Once he became famous, Lillee then became this road map through all our lives. I remember sitting in the old Bob Stand watching this mass of arms and legs running into bowl at the SCG during one of his first Tests. I was there when he came out to bowl in pain against Pakistan, his mere presence so frightening to the tourists that they imploded against Max Walker. For every Lillee event, there is a link to some-thing in my life, which is doubtless the case for thousands of Australians.

By the time he retired, in the same Test as Greg Chappell and Rodney Marsh, at the SCG at the end of Pakistan’s 1983–84 tour, I had become a sports writer. The chance to interview the trio on that precious day remains a highlight of what I occasionally delude myself is a career. The chance to read this autobiography is less so. Much of it sounds as though it has been transcribed straight from the cassette recorder. That’s okay – not everyone can be Neville Cardus, especially a bank teller from Perth who could also bowl fast — but it does make for a bit of a ramble.

There’s an obligatory chapter on Doug Walter. You couldn’t go wrong with a whole volume on that bloke. None of the stories about Dungog’s most famous son is new, but, from Lillee’s perspective, they gain new life.

There’s some good stuff on why Sunil Gavaskar can’t be ranked among Lillee’s list of the greats. The little Indian scored runs all over the place, even against the West Indians in the West Indies, but never as assuredly against Lillee. The Australian rates him as a fair batsman only. Rather, he plumps for Gavaskar’s brother-in-law, GundappaViswanath. Who could argue with him?

However, there are these incessant mistakes to contend with. Wasn’t it Gary Player, not Jack Nicklaus, who said that the more he practised, the luckier he got?

Still, I persevered, wincing at the howlers as if struck by a Lillee bouncer, but keeping my head down. It was, I realised, as much a personal journey as accompanying Lillee through his colourful and occasionally incandescent life, and I was able to enjoy it for that.

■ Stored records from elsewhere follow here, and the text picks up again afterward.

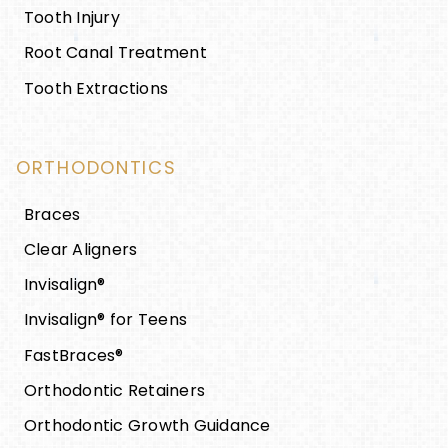
Tooth Injury
Root Canal Treatment
Tooth Extractions
ORTHODONTICS
Braces
Clear Aligners
Invisalign®
Invisalign® for Teens
FastBraces®
Orthodontic Retainers
Orthodontic Growth Guidance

So Den, just as we always did when you were at your zenith – the great fast bowler, the champion of a generation that had discovered that we no longer had to tug the forelock to Mother England or old blokes in ties and suits – you’re forgiven. But if I were you (and how many times in my younger years I wished I could have been), I’d be making a phone call or two to the amanuensis and his editor and indulging in a little bit of old-fashioned, red-hot Australian sledging.